In deze zaak gaat het om een bezwaarschrift ingediend door de raadsvrouwe van een minderjarige veroordeelde tegen de afname van celmateriaal voor DNA-onderzoek, zoals geregeld in de Wet DNA-onderzoek bij veroordeelden. De kinderrechter heeft op 4 april 2012 uitspraak gedaan in deze procedure. De veroordeelde, geboren in 1996, was op 31 oktober 2011 door de kinderrechter veroordeeld voor diefstal door twee of meer verenigde personen, opzetheling en het niet nakomen van de leerplicht. De opgelegde straf bestond uit een voorwaardelijke taakstraf van 40 uur, subsidiair 20 dagen jeugddetentie.

De raadsvrouwe heeft in het bezwaarschrift aangevoerd dat de bijzondere omstandigheden van de veroordeelde, zoals zijn eerdere niet-ontdekte strafbare feiten en de problematische thuissituatie, in aanmerking genomen moeten worden. Daarnaast werd gesteld dat de Wet in strijd is met internationale verdragen, zoals het IVRK, en dat de wetgever onvoldoende rekening heeft gehouden met de belangen van minderjarigen. De officier van justitie heeft echter betoogd dat de wet geen uitzonderingspositie voor minderjarigen beoogt en dat de kinderrechter een passende straf heeft opgelegd.

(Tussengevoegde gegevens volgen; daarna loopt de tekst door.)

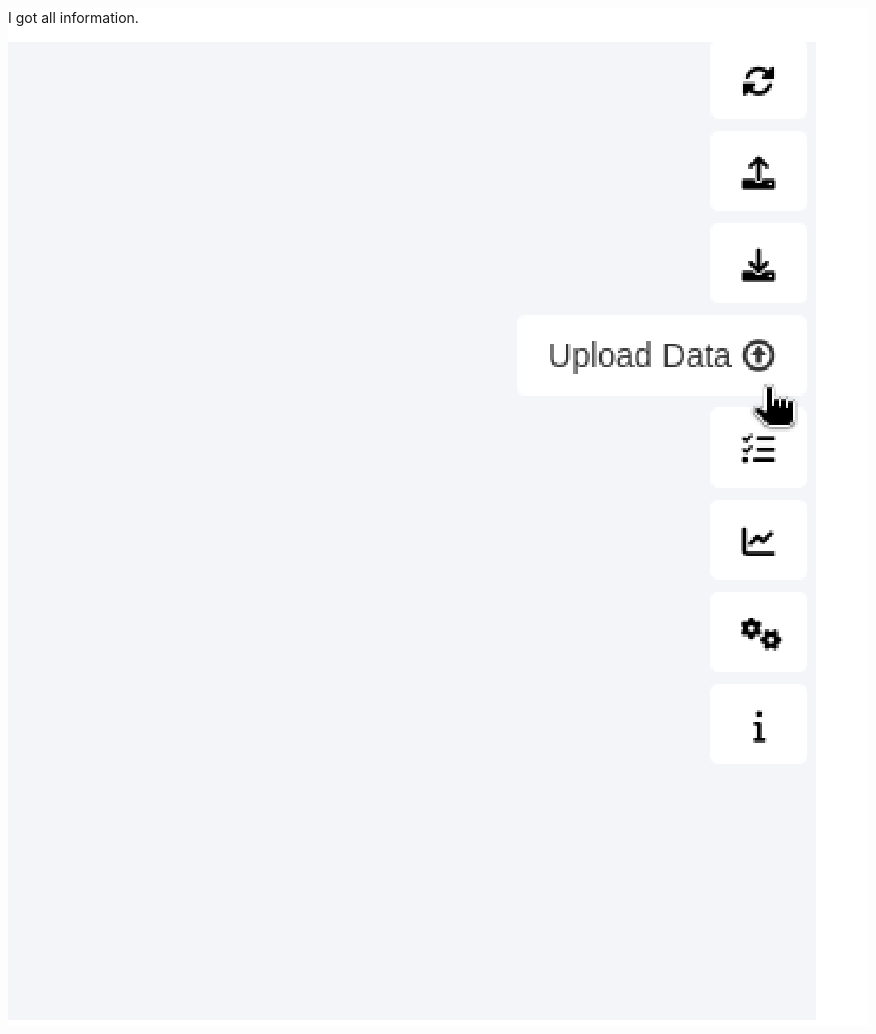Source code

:    I got all information.

   ![updateData](../assets/img/AD/Screenshot%202024-07-19%20at%2015.06.31.png)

De kinderrechter heeft de argumenten van de raadsvrouwe en de officier van justitie zorgvuldig afgewogen. Hij concludeert dat de bezwaren tegen de afname van celmateriaal ongegrond zijn, omdat de wet geen generieke uitzondering voor minderjarigen bevat en de opgelegde straf passend is gezien de feiten. De kinderrechter heeft de beslissing om het bezwaar ongegrond te verklaren, gemotiveerd en benadrukt dat de belangen van de veroordeelde niet in strijd zijn met de wetgeving.

Uitspraak

RECHTBANK ROERMOND
Parketnummer: 04/856360-11
Rekestnummer: 12/233
Beschikking van de kinderrechter, op het bezwaar ex artikel 7 van de Wet DNA-onderzoek bij veroordeelden (hierna de Wet), van
[veroordeelde], hierna te noemen: veroordeelde,
geboren te [geboorteplaats] op [geboortedatum] 1996,
wonende te [woonplaats], [adres],
domicilie kiezende te 5931 NG Tegelen, Bongerstraat 4, ten kantore van diens raadsvrouw mr. A.M.A. Kok-Verheijde.

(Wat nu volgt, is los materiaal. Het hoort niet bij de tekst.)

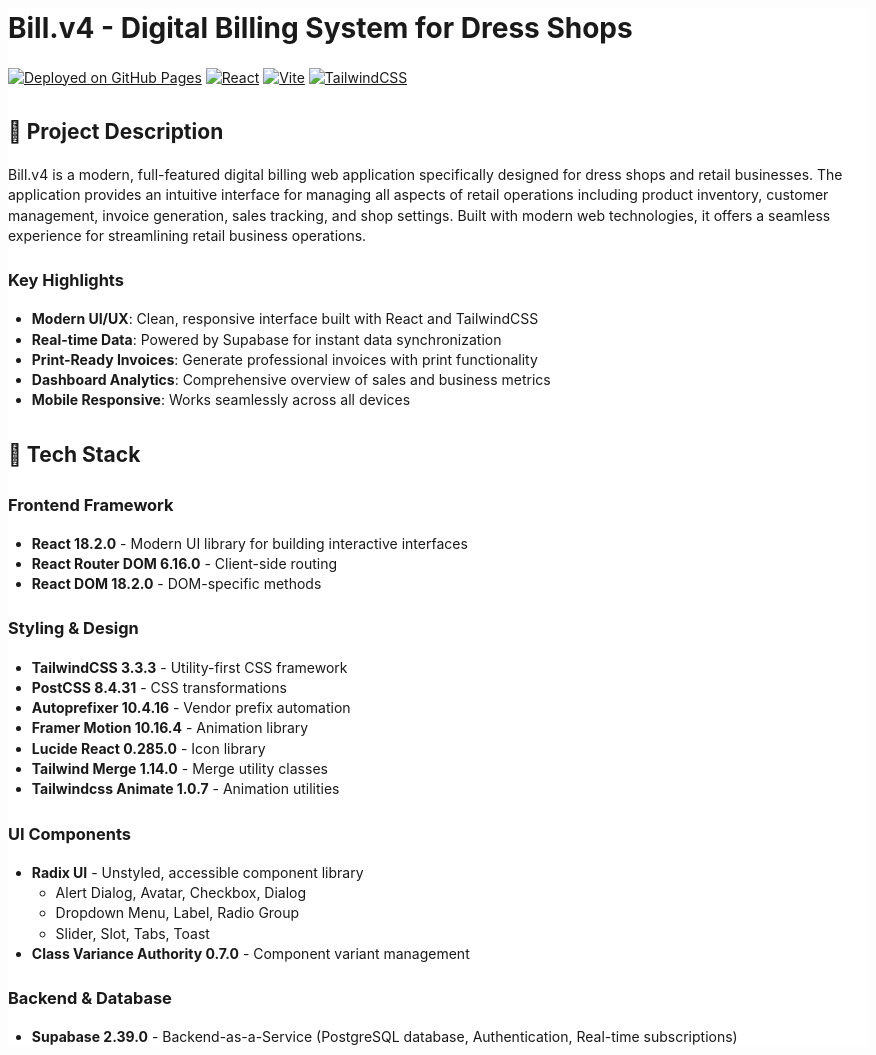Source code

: # Bill.v4 - Digital Billing System for Dress Shops

[![Deployed on GitHub Pages](https://img.shields.io/badge/Deployed-GitHub%20Pages-blue)](https://sagheerahmed08.github.io/bill.v4/)
[![React](https://img.shields.io/badge/React-18.2.0-61DAFB?logo=react)](https://reactjs.org/)
[![Vite](https://img.shields.io/badge/Vite-6.3.5-646CFF?logo=vite)](https://vitejs.dev/)
[![TailwindCSS](https://img.shields.io/badge/TailwindCSS-3.3.3-38B2AC?logo=tailwind-css)](https://tailwindcss.com/)

## 📖 Project Description

Bill.v4 is a modern, full-featured digital billing web application specifically designed for dress shops and retail businesses. The application provides an intuitive interface for managing all aspects of retail operations including product inventory, customer management, invoice generation, sales tracking, and shop settings. Built with modern web technologies, it offers a seamless experience for streamlining retail business operations.

### Key Highlights
- **Modern UI/UX**: Clean, responsive interface built with React and TailwindCSS
- **Real-time Data**: Powered by Supabase for instant data synchronization
- **Print-Ready Invoices**: Generate professional invoices with print functionality
- **Dashboard Analytics**: Comprehensive overview of sales and business metrics
- **Mobile Responsive**: Works seamlessly across all devices

## 🚀 Tech Stack

### Frontend Framework
- **React 18.2.0** - Modern UI library for building interactive interfaces
- **React Router DOM 6.16.0** - Client-side routing
- **React DOM 18.2.0** - DOM-specific methods

### Styling & Design
- **TailwindCSS 3.3.3** - Utility-first CSS framework
- **PostCSS 8.4.31** - CSS transformations
- **Autoprefixer 10.4.16** - Vendor prefix automation
- **Framer Motion 10.16.4** - Animation library
- **Lucide React 0.285.0** - Icon library
- **Tailwind Merge 1.14.0** - Merge utility classes
- **Tailwindcss Animate 1.0.7** - Animation utilities

### UI Components
- **Radix UI** - Unstyled, accessible component library
  - Alert Dialog, Avatar, Checkbox, Dialog
  - Dropdown Menu, Label, Radio Group
  - Slider, Slot, Tabs, Toast
- **Class Variance Authority 0.7.0** - Component variant management

### Backend & Database
- **Supabase 2.39.0** - Backend-as-a-Service (PostgreSQL database, Authentication, Real-time subscriptions)
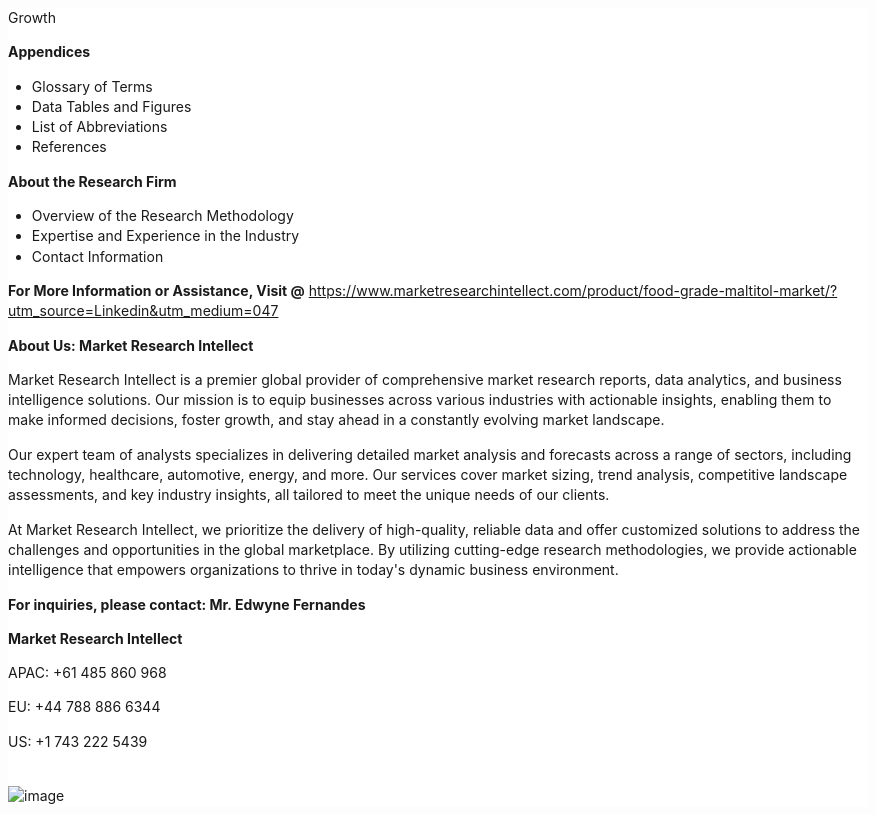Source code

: Growth</li></ul><p><strong>Appendices</strong></p><ul><li>Glossary of Terms</li><li>Data Tables and Figures</li><li>List of Abbreviations</li><li>References</li></ul><p><strong>About the Research Firm</strong></p><ul><li>Overview of the Research Methodology</li><li>Expertise and Experience in the Industry</li><li>Contact Information</li></ul></div><div class="article-main__content" data-test-id="publishing-text-block"><p><span class="font-[700]"><strong>For More Information or Assistance, Visit @</strong>&nbsp;<a href="https://www.marketresearchintellect.com/product/food-grade-maltitol-market/?utm_source=Linkedin&utm_medium=047">https://www.marketresearchintellect.com/product/food-grade-maltitol-market/?utm_source=Linkedin&utm_medium=047</a></span></p><p><strong>About Us: Market Research Intellect</strong></p><p>Market Research Intellect is a premier global provider of comprehensive market research reports, data analytics, and business intelligence solutions. Our mission is to equip businesses across various industries with actionable insights, enabling them to make informed decisions, foster growth, and stay ahead in a constantly evolving market landscape.</p><p>Our expert team of analysts specializes in delivering detailed market analysis and forecasts across a range of sectors, including technology, healthcare, automotive, energy, and more. Our services cover market sizing, trend analysis, competitive landscape assessments, and key industry insights, all tailored to meet the unique needs of our clients.</p><p>At Market Research Intellect, we prioritize the delivery of high-quality, reliable data and offer customized solutions to address the challenges and opportunities in the global marketplace. By utilizing cutting-edge research methodologies, we provide actionable intelligence that empowers organizations to thrive in today's dynamic business environment.</p><p><strong>For inquiries, please contact: Mr. Edwyne Fernandes</strong></p><p><strong>Market Research Intellect</strong></p><p>APAC: +61 485 860 968</p><p>EU: +44 788 886 6344</p><p>US: +1 743 222 5439</p></div><div class="article-main__content" data-test-id="publishing-text-block">&nbsp;</div>
![image](https://github.com/user-attachments/assets/07c5831a-b68a-40ea-8744-93b5f917d001)
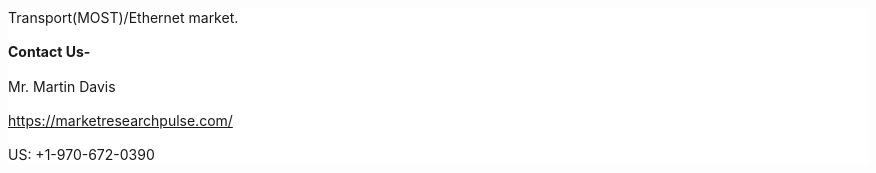 Transport(MOST)/Ethernet market.</strong></p><p><strong>Contact Us-</strong></p><p>Mr. Martin Davis</p><p>https://marketresearchpulse.com/</p><p>US: +1-970-672-0390</p>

Het bezwaarschrift is tijdig- 22 februari 2012 - ingediend en behandeld in raadkamer op
21 maart 2012.
Gehoord zijn de officier van justitie, en de kantoorgenoot van de raadsvrouwe van veroordeelde, mr. M.A.F.C. Lienaerts.

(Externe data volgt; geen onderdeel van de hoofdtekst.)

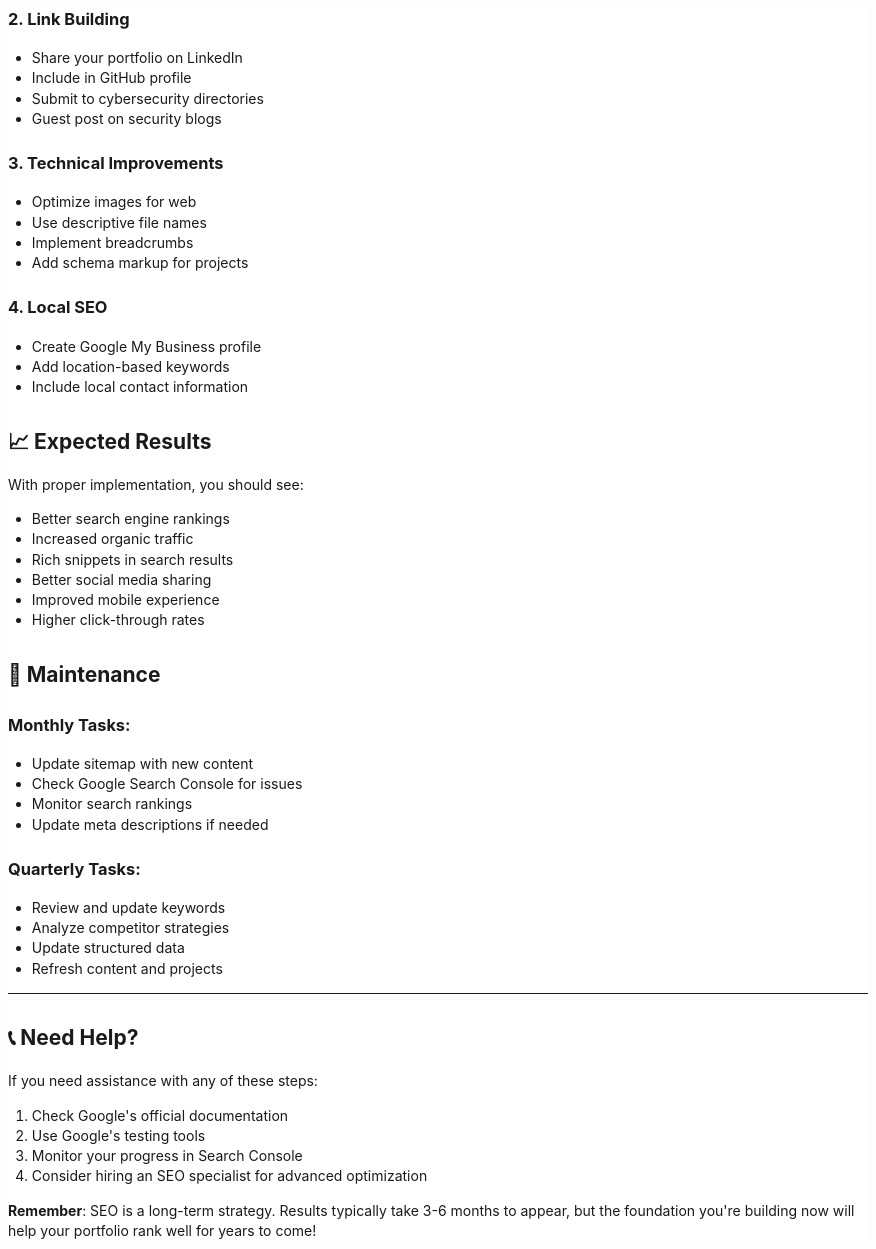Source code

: ### 2. Link Building
- Share your portfolio on LinkedIn
- Include in GitHub profile
- Submit to cybersecurity directories
- Guest post on security blogs

### 3. Technical Improvements
- Optimize images for web
- Use descriptive file names
- Implement breadcrumbs
- Add schema markup for projects

### 4. Local SEO
- Create Google My Business profile
- Add location-based keywords
- Include local contact information

## 📈 Expected Results

With proper implementation, you should see:
- Better search engine rankings
- Increased organic traffic
- Rich snippets in search results
- Better social media sharing
- Improved mobile experience
- Higher click-through rates

## 🔄 Maintenance

### Monthly Tasks:
- Update sitemap with new content
- Check Google Search Console for issues
- Monitor search rankings
- Update meta descriptions if needed

### Quarterly Tasks:
- Review and update keywords
- Analyze competitor strategies
- Update structured data
- Refresh content and projects

---

## 📞 Need Help?

If you need assistance with any of these steps:
1. Check Google's official documentation
2. Use Google's testing tools
3. Monitor your progress in Search Console
4. Consider hiring an SEO specialist for advanced optimization

**Remember**: SEO is a long-term strategy. Results typically take 3-6 months to appear, but the foundation you're building now will help your portfolio rank well for years to come!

De veroordeelde is, alhoewel behoorlijk opgeroepen, vanwege de reisafstand niet verschenen.
Het bezwaar richt zich tegen het bevel van de officier van justitie op grond waarvan celmateriaal van veroordeelde werd afgenomen ten behoeve van het bepalen en verwerken van zijn DNA-profiel.
De kinderrechter heeft kennis genomen van de inhoud van het dossier in de strafzaak tegen verdachte (met bovenvermeld parketnummer) en van voornoemd bezwaarschrift.
De kinderrechter gaat bij de beoordeling van het onderhavige bezwaar uit van de navolgende feiten en omstandigheden.
Veroordeelde is op 31 oktober 2011 door de kinderrechter veroordeeld, ter zake van:
- diefstal door twee of meer verenigde personen, waarbij de schuldige het weg te nemen goed onder zijn bereik heeft gebracht door middel van verbreking;
- opzetheling;
- als leerplichtige jongere die de leeftijd van 12 jaren heeft bereikt de verplichting tot geregeld volgen van het onderwijs niet nakomen,
tot een geheel voorwaardelijke taakstraf, te weten een werkstraf voor de duur van 40 uur subsidiair 20 dagen jeugddetentie.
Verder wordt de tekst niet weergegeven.